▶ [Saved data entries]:
★ ★ ★ ★
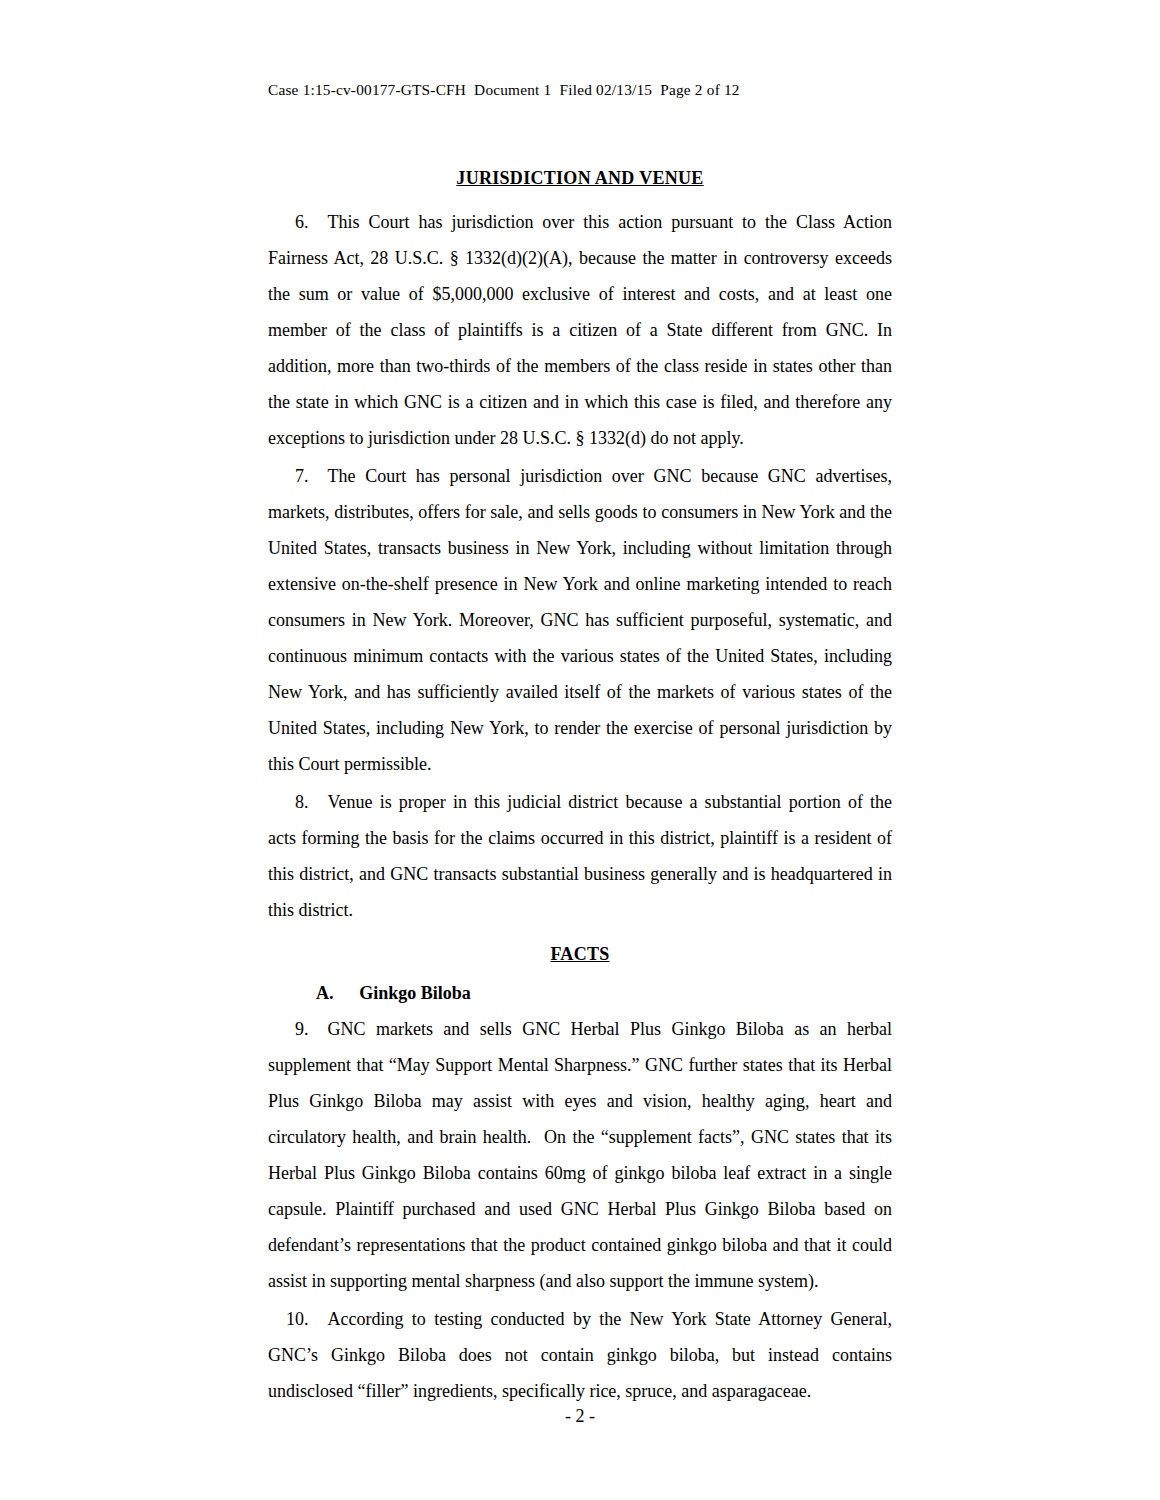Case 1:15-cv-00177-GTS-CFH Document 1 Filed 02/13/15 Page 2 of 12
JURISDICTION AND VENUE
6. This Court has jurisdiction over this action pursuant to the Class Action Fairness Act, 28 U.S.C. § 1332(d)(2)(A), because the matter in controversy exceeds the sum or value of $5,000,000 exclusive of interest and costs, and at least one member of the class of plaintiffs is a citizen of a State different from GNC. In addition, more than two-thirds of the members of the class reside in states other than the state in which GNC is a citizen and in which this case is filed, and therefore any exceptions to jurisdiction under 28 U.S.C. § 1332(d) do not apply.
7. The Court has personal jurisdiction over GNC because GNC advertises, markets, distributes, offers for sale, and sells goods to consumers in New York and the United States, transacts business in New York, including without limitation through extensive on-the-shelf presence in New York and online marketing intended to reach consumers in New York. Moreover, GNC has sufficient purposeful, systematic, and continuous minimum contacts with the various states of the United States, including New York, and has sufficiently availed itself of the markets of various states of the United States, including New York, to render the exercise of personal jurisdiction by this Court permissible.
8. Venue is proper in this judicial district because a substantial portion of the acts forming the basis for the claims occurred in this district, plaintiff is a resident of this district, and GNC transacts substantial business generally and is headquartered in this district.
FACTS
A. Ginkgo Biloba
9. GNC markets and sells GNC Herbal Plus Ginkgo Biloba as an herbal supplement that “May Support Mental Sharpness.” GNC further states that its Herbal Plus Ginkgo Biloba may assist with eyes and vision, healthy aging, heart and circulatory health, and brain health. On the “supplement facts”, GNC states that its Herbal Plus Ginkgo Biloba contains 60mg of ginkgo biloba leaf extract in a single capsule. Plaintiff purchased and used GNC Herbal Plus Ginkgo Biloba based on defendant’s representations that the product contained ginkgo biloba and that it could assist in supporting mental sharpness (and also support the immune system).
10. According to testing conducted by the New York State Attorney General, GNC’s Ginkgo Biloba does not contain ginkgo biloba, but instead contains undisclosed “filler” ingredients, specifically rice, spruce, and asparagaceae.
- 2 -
★ ★ ★ ★
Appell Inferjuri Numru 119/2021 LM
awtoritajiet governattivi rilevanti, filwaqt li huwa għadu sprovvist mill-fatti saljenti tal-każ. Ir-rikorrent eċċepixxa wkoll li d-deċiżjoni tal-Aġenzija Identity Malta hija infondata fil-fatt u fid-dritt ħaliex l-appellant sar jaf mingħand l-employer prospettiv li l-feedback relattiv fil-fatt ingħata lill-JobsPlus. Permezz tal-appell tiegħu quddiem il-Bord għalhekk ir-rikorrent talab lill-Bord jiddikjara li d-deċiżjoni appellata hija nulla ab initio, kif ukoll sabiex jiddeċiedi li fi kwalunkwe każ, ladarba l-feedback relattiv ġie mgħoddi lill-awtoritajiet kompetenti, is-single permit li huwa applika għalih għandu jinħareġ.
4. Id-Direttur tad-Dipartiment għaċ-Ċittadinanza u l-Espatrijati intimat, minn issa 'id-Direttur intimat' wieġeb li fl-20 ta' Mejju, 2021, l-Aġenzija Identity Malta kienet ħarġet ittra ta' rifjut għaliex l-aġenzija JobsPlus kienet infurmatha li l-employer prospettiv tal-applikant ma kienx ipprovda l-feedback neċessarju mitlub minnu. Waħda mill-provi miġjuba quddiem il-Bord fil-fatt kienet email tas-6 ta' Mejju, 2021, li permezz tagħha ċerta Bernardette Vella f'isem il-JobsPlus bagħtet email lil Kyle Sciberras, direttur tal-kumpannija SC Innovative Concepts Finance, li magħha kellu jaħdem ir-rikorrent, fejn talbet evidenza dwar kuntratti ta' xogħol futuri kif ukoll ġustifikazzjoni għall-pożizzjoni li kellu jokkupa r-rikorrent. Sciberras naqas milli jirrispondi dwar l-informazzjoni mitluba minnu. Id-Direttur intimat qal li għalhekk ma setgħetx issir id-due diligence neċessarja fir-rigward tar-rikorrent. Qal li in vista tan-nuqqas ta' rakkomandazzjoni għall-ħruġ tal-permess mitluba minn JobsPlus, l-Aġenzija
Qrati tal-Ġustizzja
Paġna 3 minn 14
★ ★ ★ ★
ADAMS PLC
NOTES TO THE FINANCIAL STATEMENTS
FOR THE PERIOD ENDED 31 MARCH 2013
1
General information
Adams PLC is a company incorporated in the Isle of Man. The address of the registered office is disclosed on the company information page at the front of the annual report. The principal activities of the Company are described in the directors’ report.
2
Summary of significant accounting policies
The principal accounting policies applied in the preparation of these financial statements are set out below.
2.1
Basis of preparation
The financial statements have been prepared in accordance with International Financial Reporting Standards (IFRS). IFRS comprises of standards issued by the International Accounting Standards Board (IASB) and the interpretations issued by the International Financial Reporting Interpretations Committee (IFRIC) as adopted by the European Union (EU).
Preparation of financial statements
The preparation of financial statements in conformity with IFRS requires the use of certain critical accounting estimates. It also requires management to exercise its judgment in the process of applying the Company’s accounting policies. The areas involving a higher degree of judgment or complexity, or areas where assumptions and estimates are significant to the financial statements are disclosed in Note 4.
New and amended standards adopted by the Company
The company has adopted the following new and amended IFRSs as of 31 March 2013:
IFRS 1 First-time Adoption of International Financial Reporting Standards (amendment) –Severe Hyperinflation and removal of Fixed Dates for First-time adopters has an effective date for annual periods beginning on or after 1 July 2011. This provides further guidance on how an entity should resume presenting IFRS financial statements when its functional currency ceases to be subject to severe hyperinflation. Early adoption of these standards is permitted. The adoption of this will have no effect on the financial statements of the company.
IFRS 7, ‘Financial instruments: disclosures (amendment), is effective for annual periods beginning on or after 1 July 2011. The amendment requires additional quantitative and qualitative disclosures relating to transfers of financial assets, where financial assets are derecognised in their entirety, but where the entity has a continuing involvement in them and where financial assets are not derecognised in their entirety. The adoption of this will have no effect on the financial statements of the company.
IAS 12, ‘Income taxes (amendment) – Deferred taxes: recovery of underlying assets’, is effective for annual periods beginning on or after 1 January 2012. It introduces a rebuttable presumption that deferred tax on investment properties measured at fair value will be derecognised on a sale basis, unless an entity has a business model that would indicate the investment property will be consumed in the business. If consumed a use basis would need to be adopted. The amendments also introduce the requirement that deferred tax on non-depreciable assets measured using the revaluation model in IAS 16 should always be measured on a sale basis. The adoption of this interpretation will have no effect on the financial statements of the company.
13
★ ★ ★ ★
▶ [YOUR GOAL]: Using the records above, copy word for word the line with "NOTES TO THE FINANCIAL STATEMENTS", the line with "Basis of preparation", and every line between them.

▶ [SOLUTION TO THE PROBLEM]:
NOTES TO THE FINANCIAL STATEMENTS
FOR THE PERIOD ENDED 31 MARCH 2013
1
General information
Adams PLC is a company incorporated in the Isle of Man. The address of the registered office is disclosed on the company information page at the front of the annual report. The principal activities of the Company are described in the directors’ report.
2
Summary of significant accounting policies
The principal accounting policies applied in the preparation of these financial statements are set out below.
2.1
Basis of preparation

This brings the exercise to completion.